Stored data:
- - - - - - -

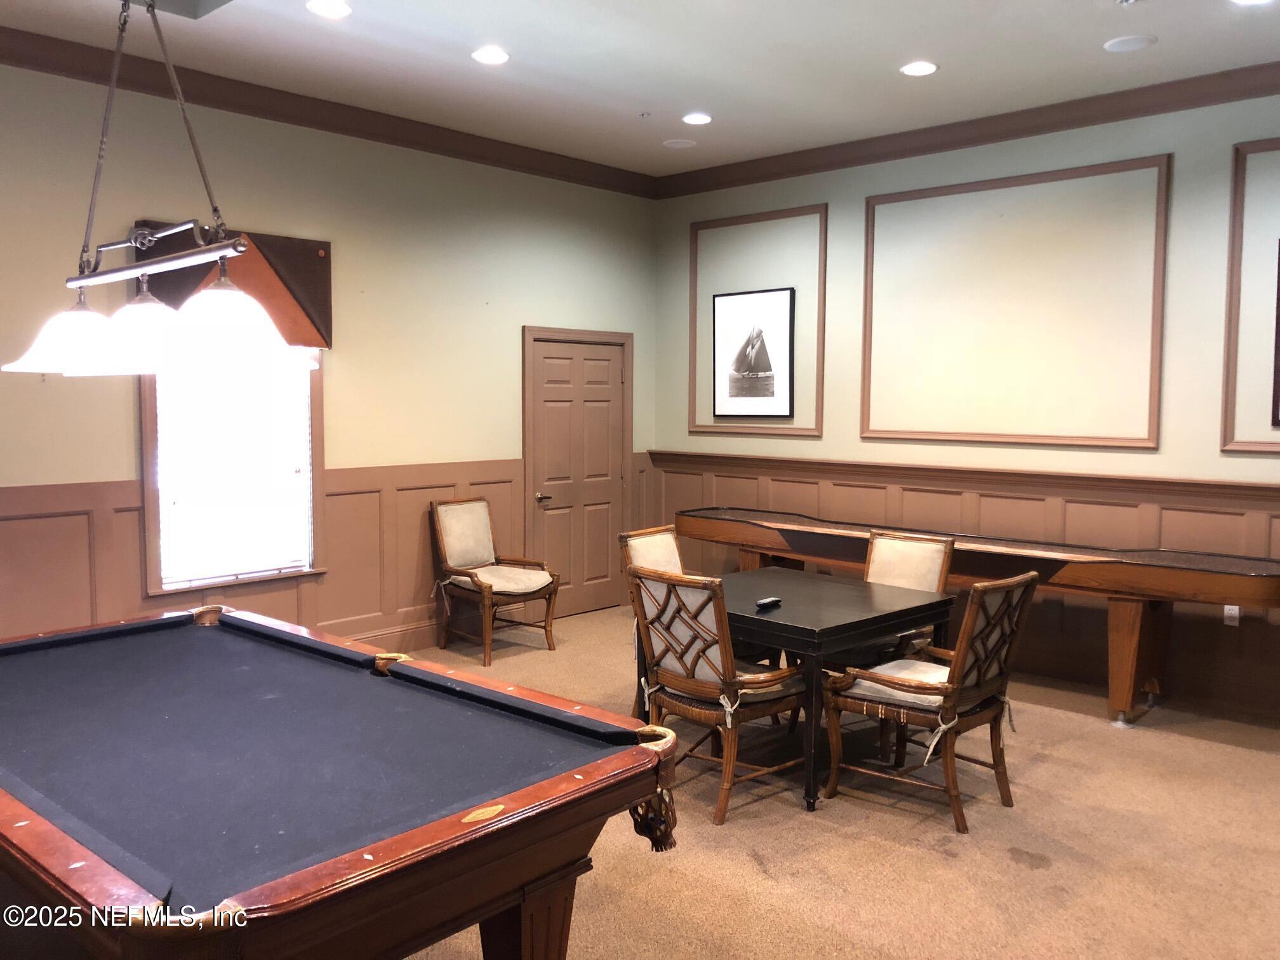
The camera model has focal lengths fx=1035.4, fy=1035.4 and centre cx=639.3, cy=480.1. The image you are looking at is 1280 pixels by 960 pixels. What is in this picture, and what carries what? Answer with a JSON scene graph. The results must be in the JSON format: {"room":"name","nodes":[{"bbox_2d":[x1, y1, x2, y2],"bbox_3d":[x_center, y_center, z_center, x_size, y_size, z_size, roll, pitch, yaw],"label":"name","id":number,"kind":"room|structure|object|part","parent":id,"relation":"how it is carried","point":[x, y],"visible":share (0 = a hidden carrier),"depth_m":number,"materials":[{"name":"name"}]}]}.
{"room":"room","nodes":[
{"label":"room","id":0,"kind":"room"},
{"bbox_2d":[0,58,659,656],"bbox_3d":[-2.603,-0.443,5.399,0.160,3.301,7.914,4,6,42],"label":"left wall","id":1,"kind":"structure","parent":0,"point":[520,324],"depth_m":6.06,"materials":[{"name":"beige paint"}]},
{"bbox_2d":[142,353,321,596],"bbox_3d":[-2.243,-0.239,5.727,0.161,1.658,0.994,4,6,42],"label":"window","id":2,"kind":"structure","parent":1,"relation":"in","point":[144,437],"depth_m":5.74,"materials":[{"name":"white glass"}]},
{"bbox_2d":[153,351,309,586],"bbox_3d":[-2.229,-0.196,5.712,0.049,1.427,0.812,4,6,42],"label":"window blind","id":3,"kind":"object","parent":2,"relation":"attached to","point":[287,485],"visible":0.78,"depth_m":5.69,"materials":[{"name":"white"}]},
{"bbox_2d":[139,223,332,349],"bbox_3d":[-2.167,-1.033,5.594,0.139,0.625,1.019,4,6,42],"label":"window valance","id":4,"kind":"object","parent":1,"relation":"attached to","point":[327,286],"visible":0.49,"depth_m":5.70,"materials":[{"name":"brown"}]},
{"bbox_2d":[0,454,636,651],"bbox_3d":[-2.227,0.563,5.839,0.030,1.131,6.048,4,6,42],"label":"wainscoting","id":5,"kind":"structure","parent":1,"relation":"attached to","point":[332,574],"depth_m":6.22,"materials":[{"name":"brown wood"}]},
{"bbox_2d":[0,25,659,197],"bbox_3d":[-2.352,-2.022,5.315,0.122,0.126,6.978,4,6,42],"label":"crown molding","id":6,"kind":"structure","parent":1,"relation":"attached to","point":[313,122],"depth_m":5.77,"materials":[{"name":"brown wood"}]},
{"bbox_2d":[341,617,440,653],"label":"baseboard","id":7,"kind":"structure","parent":1,"relation":"attached to","point":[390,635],"depth_m":6.58,"materials":[{"name":"wood"}]},
{"bbox_2d":[523,325,631,621],"bbox_3d":[-0.452,-0.035,7.802,0.120,2.074,1.035,4,6,42],"label":"door","id":8,"kind":"structure","parent":1,"relation":"in","point":[557,364],"depth_m":7.79,"materials":[{"name":"brown wood"}]},
{"bbox_3d":[-0.699,0.126,7.529,0.124,0.070,0.137,4,6,42],"label":"door handle","id":9,"kind":"part","parent":8,"relation":"part of","materials":[{"name":"metal"}]},
{"bbox_2d":[0,0,1279,176],"bbox_3d":[0.132,-1.959,2.701,7.226,0.117,8.010,4,6,42],"label":"ceiling","id":10,"kind":"structure","parent":0,"point":[695,89],"depth_m":5.07,"materials":[{"name":"white paint"}]},
{"bbox_2d":[5,0,320,381],"bbox_3d":[-1.218,-0.990,2.523,1.222,1.399,0.418,4,6,42],"label":"pool table light","id":11,"kind":"object","parent":10,"relation":"hanging from","point":[144,300],"visible":1,"depth_m":2.44,"materials":[{"name":"metal"}]},
{"bbox_3d":[-1.466,-0.379,2.721,0.334,0.180,0.340,4,6,42],"label":"shade","id":12,"kind":"part","parent":11,"relation":"part of","materials":[{"name":"white glass"}]},
{"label":"shade","id":13,"kind":"part","parent":11,"relation":"part of","materials":[{"name":"white glass"}]},
{"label":"shade","id":14,"kind":"part","parent":11,"relation":"part of","materials":[{"name":"white glass"}]},
{"bbox_2d":[305,0,351,17],"bbox_3d":[-1.327,-2.019,4.414,0.190,0.013,0.187,4,6,42],"label":"recessed light","id":15,"kind":"object","parent":10,"relation":"in","point":[334,9],"visible":0.97,"depth_m":4.42,"materials":[{"name":"white"}]},
{"bbox_2d":[472,46,509,64],"bbox_3d":[-0.725,-2.065,5.042,0.192,0.013,0.190,4,6,42],"label":"recessed light","id":16,"kind":"object","parent":10,"relation":"in","point":[494,54],"visible":0.98,"depth_m":5.03,"materials":[{"name":"white"}]},
{"bbox_2d":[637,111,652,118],"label":"sprinkler head","id":17,"kind":"object","parent":10,"relation":"attached to","point":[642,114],"visible":0.98,"depth_m":6.13},
{"bbox_2d":[662,137,696,148],"bbox_3d":[0.259,-2.201,6.781,0.206,0.011,0.204,4,6,42],"label":"ceiling speaker","id":18,"kind":"object","parent":10,"relation":"in","point":[679,143],"visible":0.98,"depth_m":6.76,"materials":[{"name":"white"}]},
{"bbox_2d":[681,111,712,125],"bbox_3d":[0.341,-2.147,6.152,0.191,0.014,0.189,4,6,42],"label":"recessed light","id":19,"kind":"object","parent":10,"relation":"in","point":[695,119],"visible":0.98,"depth_m":6.14,"materials":[{"name":"white"}]},
{"bbox_2d":[900,60,938,76],"bbox_3d":[1.396,-2.059,5.177,0.189,0.012,0.187,4,6,42],"label":"recessed light","id":20,"kind":"object","parent":10,"relation":"in","point":[928,68],"visible":0.98,"depth_m":5.17,"materials":[{"name":"white"}]},
{"bbox_2d":[1102,34,1156,52],"bbox_3d":[2.291,-2.039,4.839,0.216,0.012,0.211,4,6,42],"label":"ceiling speaker","id":21,"kind":"object","parent":10,"relation":"in","point":[1133,44],"visible":0.98,"depth_m":4.82,"materials":[{"name":"white"}]},
{"bbox_2d":[1229,0,1271,4],"bbox_3d":[2.500,-1.972,4.187,0.195,0.019,0.188,4,6,42],"label":"recessed light","id":22,"kind":"object","parent":10,"relation":"in","point":[1249,1],"visible":0.97,"depth_m":4.26,"materials":[{"name":"white"}]},
{"bbox_2d":[394,605,1279,959],"bbox_3d":[0.120,1.421,3.084,7.659,0.105,7.717,4,6,42],"label":"carpet floor","id":23,"kind":"structure","parent":0,"point":[1265,762],"depth_m":3.75,"materials":[{"name":"beige carpet"}]},
{"bbox_2d":[0,600,683,959],"bbox_3d":[-1.183,0.974,2.742,2.459,0.827,1.358,4,6,42],"label":"pool table","id":24,"kind":"object","parent":23,"relation":"on","point":[634,748],"visible":0.99,"depth_m":2.25,"materials":[{"name":"wood"}]},
{"bbox_3d":[-0.256,1.128,2.375,0.182,0.551,0.187,4,6,42],"label":"table leg","id":25,"kind":"part","parent":24,"relation":"part of","materials":[{"name":"brown wood"}]},
{"bbox_2d":[431,497,561,665],"bbox_3d":[-0.940,0.612,6.587,0.726,0.953,0.599,4,6,42],"label":"armchair","id":26,"kind":"object","parent":23,"relation":"on","point":[489,587],"visible":1,"depth_m":6.57,"materials":[{"name":"brown wood"}]},
{"bbox_2d":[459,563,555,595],"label":"seat cushion","id":27,"kind":"object","parent":26,"relation":"on","point":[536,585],"visible":0.85,"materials":[{"name":"beige fabric"}]},
{"bbox_2d":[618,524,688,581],"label":"dining chair","id":28,"kind":"object","parent":23,"relation":"on","point":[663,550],"visible":0.25,"depth_m":5.35,"materials":[{"name":"brown wood"}]},
{"bbox_2d":[624,566,805,823],"bbox_3d":[0.335,0.815,4.216,0.578,0.932,0.639,4,6,42],"label":"dining chair","id":29,"kind":"object","parent":23,"relation":"on","point":[674,681],"visible":0.9,"depth_m":4.06,"materials":[{"name":"brown wood"}]},
{"bbox_2d":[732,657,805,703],"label":"seat cushion","id":30,"kind":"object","parent":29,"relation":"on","point":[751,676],"visible":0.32,"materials":[{"name":"fabric"}]},
{"bbox_2d":[645,568,954,813],"bbox_3d":[0.670,0.894,4.703,1.060,0.737,1.008,4,6,42],"label":"table","id":31,"kind":"object","parent":23,"relation":"on","point":[923,609],"visible":0.69,"depth_m":4.37,"materials":[{"name":"wood"}]},
{"bbox_2d":[755,595,781,608],"bbox_3d":[0.555,0.526,4.464,0.044,0.024,0.158,4,6,42],"label":"remote control","id":32,"kind":"object","parent":31,"relation":"on","point":[767,600],"visible":0.99,"depth_m":4.45,"materials":[{"name":"black plastic"}]},
{"bbox_2d":[862,528,954,661],"bbox_3d":[1.174,0.718,5.027,0.530,0.914,0.629,4,6,42],"label":"chair","id":33,"kind":"object","parent":23,"relation":"on","point":[912,544],"visible":0.39,"depth_m":5.09,"materials":[{"name":"brown wood"}]},
{"bbox_2d":[819,572,1041,834],"bbox_3d":[1.173,0.820,4.166,0.677,0.932,0.604,4,6,42],"label":"armchair","id":34,"kind":"object","parent":23,"relation":"on","point":[957,668],"visible":1,"depth_m":4.04,"materials":[{"name":"brown wood"}]},
{"bbox_2d":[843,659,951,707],"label":"seat cushion","id":35,"kind":"object","parent":34,"relation":"on","point":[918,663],"visible":0.44,"depth_m":4.19,"materials":[{"name":"fabric"}]},
{"bbox_2d":[674,507,1278,728],"bbox_3d":[1.739,0.727,6.017,3.634,0.829,0.874,4,6,42],"label":"shuffleboard table","id":36,"kind":"object","parent":23,"relation":"on","point":[762,525],"visible":0.9,"depth_m":5.36,"materials":[{"name":"brown wood"}]},
{"bbox_3d":[2.583,0.892,5.407,0.215,0.612,0.297,4,6,42],"label":"table leg","id":37,"kind":"part","parent":36,"relation":"part of","materials":[{"name":"brown wood"}]},
{"bbox_2d":[652,90,1279,728],"bbox_3d":[2.769,-0.467,5.719,7.026,3.296,0.163,4,6,42],"label":"right wall","id":38,"kind":"structure","parent":0,"point":[788,450],"depth_m":5.92,"materials":[{"name":"paint"}]},
{"bbox_2d":[711,286,794,419],"bbox_3d":[0.807,-0.895,7.405,0.677,0.909,0.033,4,6,42],"label":"framed picture","id":39,"kind":"object","parent":38,"relation":"attached to","point":[774,305],"visible":0.99,"depth_m":7.39,"materials":[{"name":"black"}]},
{"bbox_2d":[687,203,827,437],"bbox_3d":[0.845,-1.110,7.647,1.165,1.504,0.070,4,6,42],"label":"wall molding","id":40,"kind":"structure","parent":38,"relation":"attached to","point":[693,426],"depth_m":7.55,"materials":[{"name":"wood"}]},
{"bbox_2d":[641,448,1279,723],"bbox_3d":[2.548,0.589,6.000,6.142,1.127,0.035,4,6,42],"label":"wainscoting","id":41,"kind":"structure","parent":38,"relation":"attached to","point":[830,504],"depth_m":6.12,"materials":[{"name":"brown wood"}]},
{"bbox_2d":[1222,604,1239,624],"bbox_3d":[3.073,0.697,5.374,0.069,0.114,0.009,4,6,42],"label":"wall socket","id":42,"kind":"object","parent":41,"relation":"attached to","point":[1233,611],"visible":0.56,"depth_m":5.37,"materials":[{"name":"white plastic"}]},
{"bbox_2d":[655,61,1279,198],"bbox_3d":[2.635,-2.038,5.609,6.456,0.128,0.118,4,6,42],"label":"crown molding","id":43,"kind":"structure","parent":38,"relation":"attached to","point":[1114,117],"depth_m":6.07,"materials":[{"name":"brown wood"}]},
{"bbox_2d":[858,154,1170,449],"bbox_3d":[2.160,-1.004,6.259,1.850,1.470,0.066,4,6,42],"label":"wall molding","id":44,"kind":"structure","parent":38,"relation":"attached to","point":[1151,444],"depth_m":6.13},
{"bbox_2d":[1220,137,1279,453],"bbox_3d":[3.566,-0.900,5.012,1.341,1.585,0.031,4,6,42],"label":"wall molding","id":45,"kind":"object","parent":38,"relation":"attached to","point":[1225,447],"visible":0.99,"depth_m":5.40,"materials":[{"name":"wood"}]},
{"bbox_2d":[1271,240,1279,428],"bbox_3d":[3.489,-0.729,5.016,0.795,0.955,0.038,4,6,42],"label":"picture frame","id":46,"kind":"object","parent":38,"relation":"attached to","point":[1278,350],"visible":1,"depth_m":5.25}
]}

- - - - - - -

* _WORK REQUEST_: Please find every line in the records that contains the word "door", and copy it out.

* _TASK RESULT_:
{"bbox_2d":[523,325,631,621],"bbox_3d":[-0.452,-0.035,7.802,0.120,2.074,1.035,4,6,42],"label":"door","id":8,"kind":"structure","parent":1,"relation":"in","point":[557,364],"depth_m":7.79,"materials":[{"name":"brown wood"}]},
{"bbox_3d":[-0.699,0.126,7.529,0.124,0.070,0.137,4,6,42],"label":"door handle","id":9,"kind":"part","parent":8,"relation":"part of","materials":[{"name":"metal"}]},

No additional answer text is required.